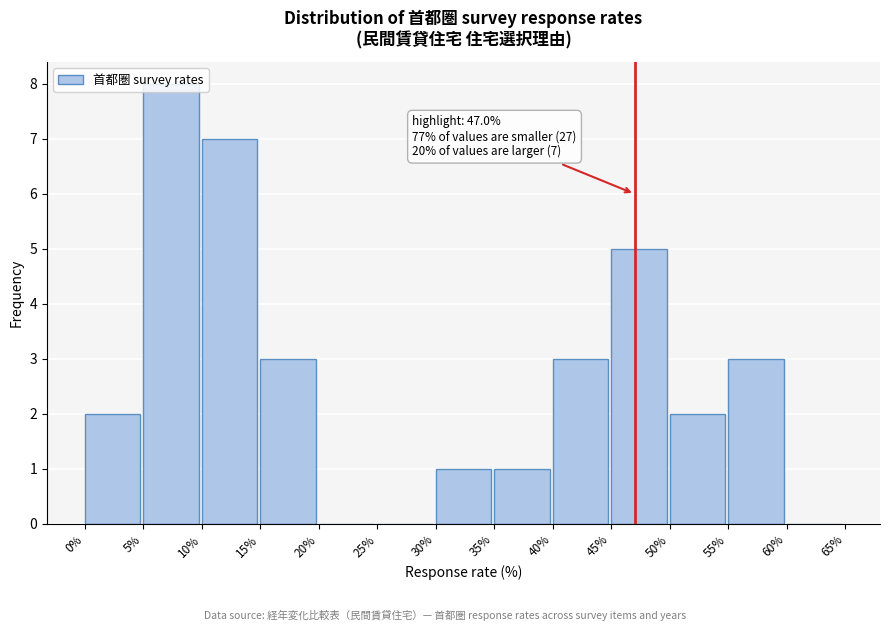

Which range on the x-axis has the tallest bar?

5% to 10%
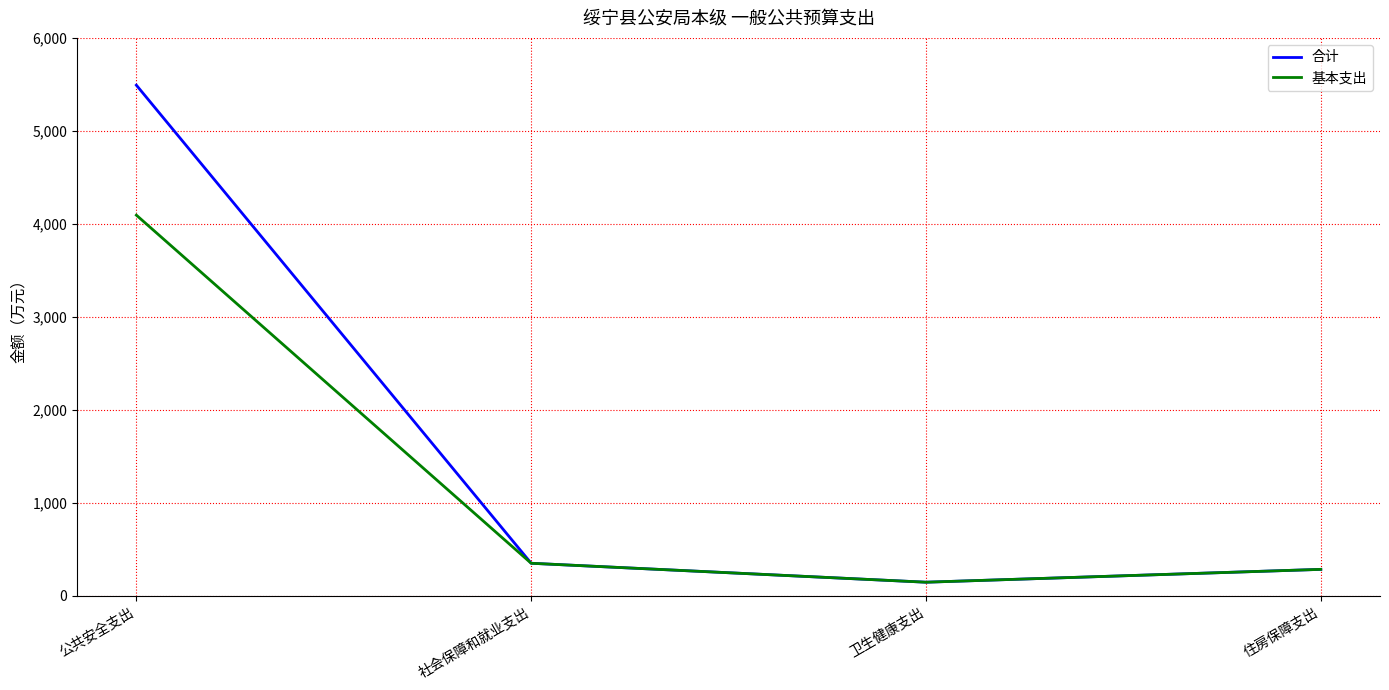

Which series has the widest spread of values?

合计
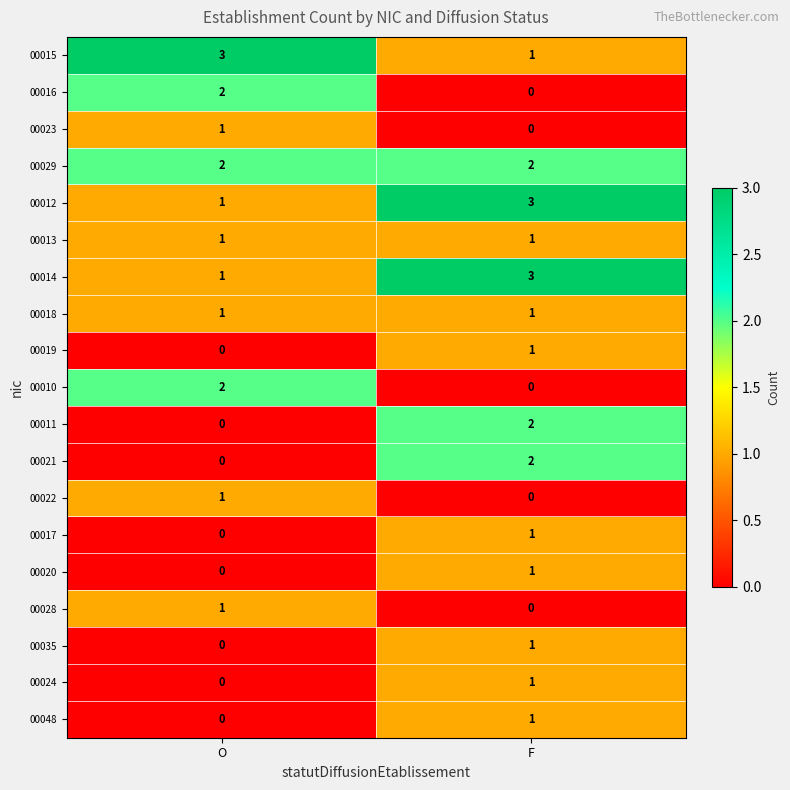

The 00021 series shows 0 at O. True or false?

True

- _EXERCISE INSTRUCTIONS_: Copy the records above again, swapping every "series" for "data set" and leaving everything else unchanged. Omit the pictures.

- _SOLVED EXERCISE_:
Which range on the x-axis has the tallest bar?

5% to 10%

Which data set has the widest spread of values?

合计

The 00021 data set shows 0 at O. True or false?

True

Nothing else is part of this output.